What you print should match the entries exactly, only without the pictures.
─── INFORMATION SHOWN
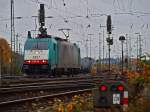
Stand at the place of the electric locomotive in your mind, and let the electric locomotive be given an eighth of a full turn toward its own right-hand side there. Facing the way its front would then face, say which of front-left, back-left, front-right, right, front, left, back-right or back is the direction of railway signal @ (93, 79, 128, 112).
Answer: left

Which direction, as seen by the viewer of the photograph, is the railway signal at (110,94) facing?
facing the viewer
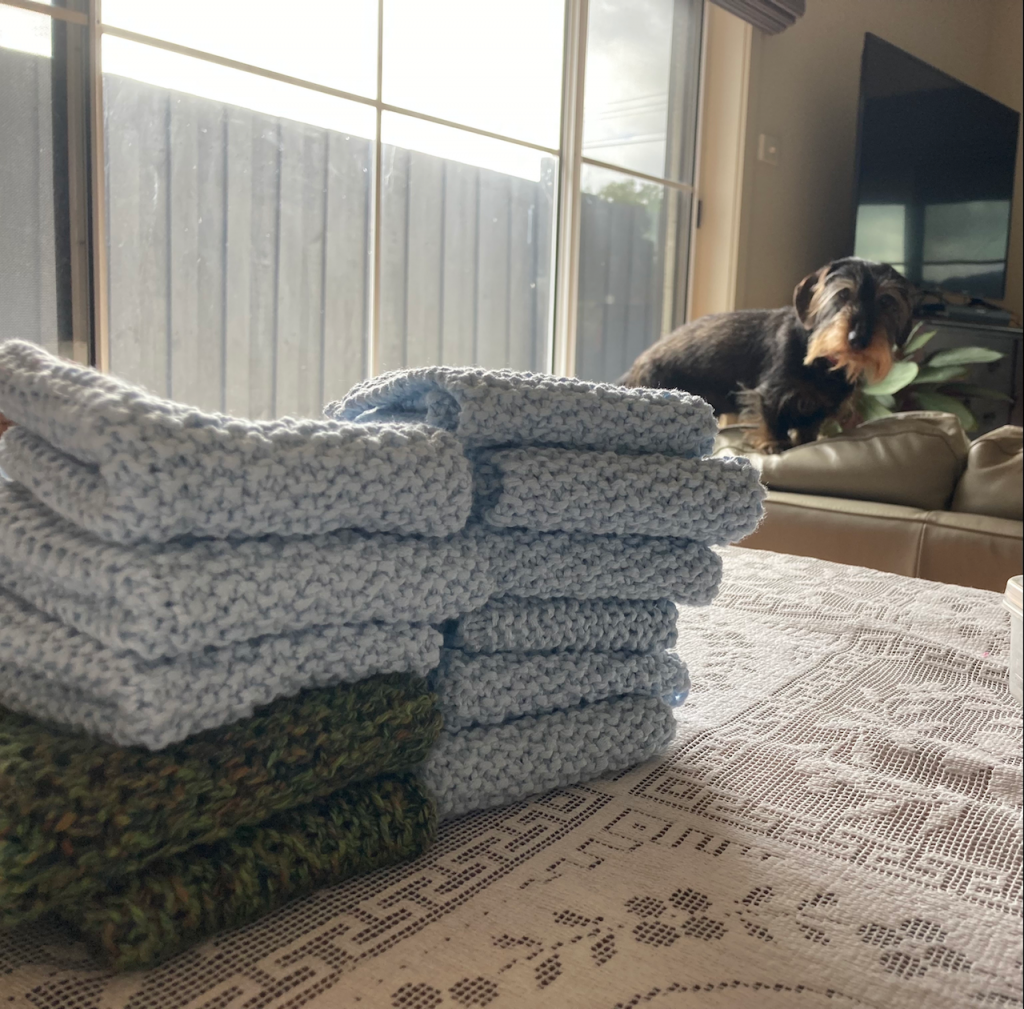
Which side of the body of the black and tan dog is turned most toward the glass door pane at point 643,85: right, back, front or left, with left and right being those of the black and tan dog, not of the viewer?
back

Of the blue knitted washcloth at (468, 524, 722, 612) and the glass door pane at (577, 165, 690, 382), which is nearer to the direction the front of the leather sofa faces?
the glass door pane

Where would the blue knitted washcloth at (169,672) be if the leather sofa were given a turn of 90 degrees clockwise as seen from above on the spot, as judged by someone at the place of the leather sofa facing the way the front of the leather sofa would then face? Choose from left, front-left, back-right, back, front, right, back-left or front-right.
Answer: right

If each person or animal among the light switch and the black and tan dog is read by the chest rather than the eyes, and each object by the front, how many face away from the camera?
0

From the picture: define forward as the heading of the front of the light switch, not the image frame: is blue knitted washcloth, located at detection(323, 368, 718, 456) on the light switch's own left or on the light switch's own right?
on the light switch's own right

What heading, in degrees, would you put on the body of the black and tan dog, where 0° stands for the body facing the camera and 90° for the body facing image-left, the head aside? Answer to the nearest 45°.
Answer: approximately 315°

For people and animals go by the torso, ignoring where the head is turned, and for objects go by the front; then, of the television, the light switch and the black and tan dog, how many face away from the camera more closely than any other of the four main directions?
0

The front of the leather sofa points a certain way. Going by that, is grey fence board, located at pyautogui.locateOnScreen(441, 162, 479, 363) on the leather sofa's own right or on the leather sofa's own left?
on the leather sofa's own left

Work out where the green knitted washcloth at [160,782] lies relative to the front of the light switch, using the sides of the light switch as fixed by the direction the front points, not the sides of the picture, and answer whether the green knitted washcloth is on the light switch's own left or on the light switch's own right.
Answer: on the light switch's own right

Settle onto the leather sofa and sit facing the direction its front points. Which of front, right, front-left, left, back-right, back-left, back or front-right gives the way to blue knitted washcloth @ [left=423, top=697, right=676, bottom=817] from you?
back

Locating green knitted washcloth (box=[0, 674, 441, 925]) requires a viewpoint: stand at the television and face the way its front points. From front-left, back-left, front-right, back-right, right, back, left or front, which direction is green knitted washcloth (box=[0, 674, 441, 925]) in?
front-right

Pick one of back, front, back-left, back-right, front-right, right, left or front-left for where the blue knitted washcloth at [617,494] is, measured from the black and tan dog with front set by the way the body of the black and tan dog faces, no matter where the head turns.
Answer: front-right
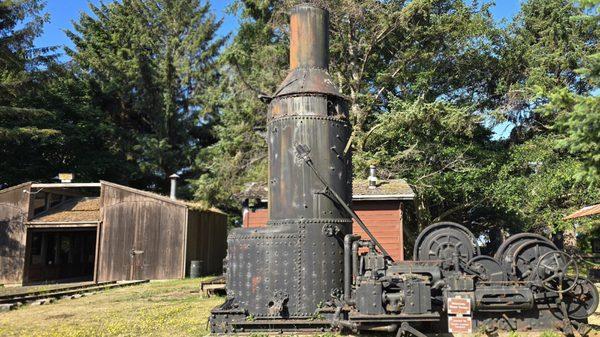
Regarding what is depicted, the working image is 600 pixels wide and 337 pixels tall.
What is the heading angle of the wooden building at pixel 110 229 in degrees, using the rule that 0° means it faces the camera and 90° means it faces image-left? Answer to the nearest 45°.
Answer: approximately 0°

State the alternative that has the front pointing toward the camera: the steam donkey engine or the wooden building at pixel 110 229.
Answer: the wooden building

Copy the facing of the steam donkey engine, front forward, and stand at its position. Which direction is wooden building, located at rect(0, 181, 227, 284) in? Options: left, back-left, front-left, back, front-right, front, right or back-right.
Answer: back-left

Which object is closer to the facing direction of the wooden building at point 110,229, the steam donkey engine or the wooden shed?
the steam donkey engine

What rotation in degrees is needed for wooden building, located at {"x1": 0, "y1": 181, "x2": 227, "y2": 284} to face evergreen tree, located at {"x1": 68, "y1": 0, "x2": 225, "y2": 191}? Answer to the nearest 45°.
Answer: approximately 180°

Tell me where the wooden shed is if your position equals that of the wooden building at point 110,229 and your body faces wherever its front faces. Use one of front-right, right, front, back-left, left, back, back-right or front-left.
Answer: front-left

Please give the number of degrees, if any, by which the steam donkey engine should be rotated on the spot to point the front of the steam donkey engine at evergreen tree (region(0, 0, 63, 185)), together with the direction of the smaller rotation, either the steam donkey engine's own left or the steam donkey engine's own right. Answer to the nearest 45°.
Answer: approximately 135° to the steam donkey engine's own left

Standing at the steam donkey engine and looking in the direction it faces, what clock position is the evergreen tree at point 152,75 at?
The evergreen tree is roughly at 8 o'clock from the steam donkey engine.

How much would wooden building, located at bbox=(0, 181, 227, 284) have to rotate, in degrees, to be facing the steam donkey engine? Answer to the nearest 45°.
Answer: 0° — it already faces it

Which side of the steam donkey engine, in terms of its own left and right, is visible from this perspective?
right

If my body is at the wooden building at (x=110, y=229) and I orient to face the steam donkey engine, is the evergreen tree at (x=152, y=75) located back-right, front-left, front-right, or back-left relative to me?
back-left

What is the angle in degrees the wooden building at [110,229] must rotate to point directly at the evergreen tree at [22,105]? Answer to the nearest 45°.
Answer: approximately 135° to its right

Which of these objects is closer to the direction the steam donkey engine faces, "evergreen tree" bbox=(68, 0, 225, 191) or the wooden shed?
the wooden shed

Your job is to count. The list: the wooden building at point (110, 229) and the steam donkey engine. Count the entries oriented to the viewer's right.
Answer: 1

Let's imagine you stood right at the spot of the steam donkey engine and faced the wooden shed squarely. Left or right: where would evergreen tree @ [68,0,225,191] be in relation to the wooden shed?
left
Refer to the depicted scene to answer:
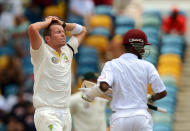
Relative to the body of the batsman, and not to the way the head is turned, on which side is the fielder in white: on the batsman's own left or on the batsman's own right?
on the batsman's own left

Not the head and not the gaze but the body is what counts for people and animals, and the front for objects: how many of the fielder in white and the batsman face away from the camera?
1

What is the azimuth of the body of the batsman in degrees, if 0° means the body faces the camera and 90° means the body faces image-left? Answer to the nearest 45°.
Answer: approximately 180°

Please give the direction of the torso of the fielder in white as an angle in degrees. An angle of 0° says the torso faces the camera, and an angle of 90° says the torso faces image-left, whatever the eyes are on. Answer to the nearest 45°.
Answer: approximately 315°

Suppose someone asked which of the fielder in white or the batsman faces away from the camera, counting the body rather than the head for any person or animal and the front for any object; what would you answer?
──────
= RESPONSE BOX =
Stand at the place of the electric locomotive in your mind, and let the electric locomotive be given an eighth of a full turn toward its own right-hand side there. Facing the way its front would then face, say which of front-left, back-left, front-right, right, front, left, back-right or back is the direction of railway signal @ (93, 79, 128, 112).
Answer: left

Which direction, as seen by the viewer of the photograph, is the railway signal at (110,94) facing?
facing the viewer
Which side of the body of the black and tan dog is turned most toward the glass door pane at point 643,85: right, back, front or left, with left and right being those of the black and tan dog, not of the viewer?
back

Of the blue knitted washcloth at (468, 524, 722, 612) and the glass door pane at (577, 165, 690, 382), which is nearer to the direction the front of the leather sofa faces?
the glass door pane

Where would the blue knitted washcloth at (169,672) be if the leather sofa were given a turn of 90 degrees clockwise as seen from above on the spot, as judged by someone at the place of the leather sofa facing the way the front of the leather sofa would then face? Choose from left, front-left, back-right, back, front, right, back-left or front-right.
Answer: right

If each person or animal among the light switch and the black and tan dog is read by the chest rather than the eyes, and each object by the front, how many face away from the camera?
0

From the picture: define forward as the heading of the front of the light switch, not the image frame: is blue knitted washcloth, located at detection(323, 368, 718, 456) on the light switch's own left or on the light switch's own right?
on the light switch's own right

What heading, in degrees, would you put on the body of the black and tan dog, where 0° stands for the body facing the camera and 90° for the body facing image-left, the head aside? Answer to the nearest 45°.
Answer: approximately 315°

For people and animals go by the torso, ignoring where the head is turned, and for objects go by the front; then, of the television, the light switch and the black and tan dog, how many face away from the camera more closely than any other of the four main directions?
0

The front of the leather sofa points a certain way. Going by that, is grey fence board, located at pyautogui.locateOnScreen(441, 162, 479, 363) on the leather sofa's own right or on the leather sofa's own left?
on the leather sofa's own left

Work out where the green knitted washcloth at [160,782] lies relative to the front of the light switch, using the sides of the light switch as fixed by the direction the front points, not the sides of the picture, and answer whether the green knitted washcloth is on the light switch's own left or on the light switch's own right.
Answer: on the light switch's own right

Settle onto the leather sofa and sit facing the direction its front points. Which of front, right, front-left, left, back-right, back-left, back or front-right gives the way to blue knitted washcloth @ [left=423, top=697, right=676, bottom=817] from you?
back

Locating green knitted washcloth (box=[0, 674, 441, 925]) requires a viewpoint: stand at the television and face the way its front points. From front-left, back-left, front-right, back-right, right, back, left or front, which direction is green knitted washcloth (box=[0, 674, 441, 925]) in?
front-right

Pick one of back, front, back-left, back-right, front-right, right, left or front-left for where the blue knitted washcloth at [617,494] is, measured from the black and tan dog with front set by the way the body of the black and tan dog faces, no matter where the head turns.
Answer: front-right
Regarding what is depicted, the working image is 600 pixels wide and 337 pixels tall.
What is the heading angle of the wooden building at pixel 110 229 in degrees, using the rule that 0° means it faces the camera and 90° means it faces image-left? Answer to the nearest 45°.
Answer: approximately 0°

State the alternative that has the front pointing toward the camera: the steam donkey engine or the wooden building at pixel 110 229.
Answer: the wooden building

Copy the facing of the steam donkey engine, front forward, and stand at its position. Which direction is wooden building, located at rect(0, 181, 227, 284) in? Options: left, back-left, front-left, back, front-right, front, right or back-right.
Answer: back-left

Which object is closer to the facing direction of the wooden building at point 110,229, the steam donkey engine or the wooden shed?
the steam donkey engine

What rotation in degrees is needed for wooden building, located at {"x1": 0, "y1": 181, "x2": 227, "y2": 284} to face evergreen tree, located at {"x1": 68, "y1": 0, "x2": 225, "y2": 191}? Answer to the nearest 45°.
Answer: approximately 180°

Tell me where the wooden shed is if your position equals that of the wooden building at point 110,229 and your body faces wherever its front faces. Use one of front-right, right, front, back-left, left, back, back-right or front-left.
Answer: front-left

Please give the number of degrees, if any, by which the steam donkey engine should be rotated on the spot to point the front of the steam donkey engine at evergreen tree (region(0, 0, 63, 185)), together with the direction of the smaller rotation, either the steam donkey engine's own left or the steam donkey engine's own right. Answer to the nearest 45°.
Answer: approximately 135° to the steam donkey engine's own left

Standing at the steam donkey engine and looking in the direction it faces, what clock position is the evergreen tree at point 152,75 at?
The evergreen tree is roughly at 8 o'clock from the steam donkey engine.

How much would wooden building, located at bbox=(0, 181, 227, 284) have to rotate, in degrees, to be facing the steam donkey engine? Answer to the nearest 45°.
Answer: 0° — it already faces it

Which side of the steam donkey engine, in terms of its own left and right, is visible from this perspective?
right

If my body is at the wooden building at (x=110, y=229) and I orient to face the steam donkey engine, is the evergreen tree at (x=152, y=75) located back-right, front-left, front-right, or back-left relative to me?
back-left

What is the angle in degrees the wooden building at [110,229] must rotate to point directly at the evergreen tree at [22,105]? Answer to the nearest 45°.
Answer: approximately 135° to its right

Which of these objects is closer to the direction the steam donkey engine faces, "evergreen tree" bbox=(68, 0, 225, 191) or the wooden shed?
the wooden shed

Your job is to count. The list: the wooden building at point (110, 229) and the steam donkey engine. Count the entries oriented to the viewer's right.
Answer: 1

Let's imagine you stood right at the spot of the steam donkey engine and faced the wooden shed squarely. Left or right: where would evergreen tree @ [68,0,225,191] be in relation to the wooden shed?
left
Refer to the depicted scene to answer:
Relative to the body of the batsman, and not to the way the head is turned, on which side is the fielder in white: on the batsman's own left or on the batsman's own right?
on the batsman's own left

Not the head and not the gaze but the body is what counts for people and animals, and the front for objects: how many of the fielder in white and the batsman face away from the camera?
1

What is the azimuth of the body of the batsman in degrees, if 0° means the body faces the camera and 90° means the body faces image-left? Answer to the nearest 45°.
Answer: approximately 180°

Please give the direction of the torso of the fielder in white as an angle in degrees. An angle of 0° says the torso faces the camera, and an angle of 90° says the torso faces image-left, whatever the eyes are on. Answer to the nearest 45°.
Answer: approximately 315°

Suppose someone asked which of the fielder in white or the batsman faces away from the camera, counting the body rather than the head for any person or animal and the front for any object; what would you answer?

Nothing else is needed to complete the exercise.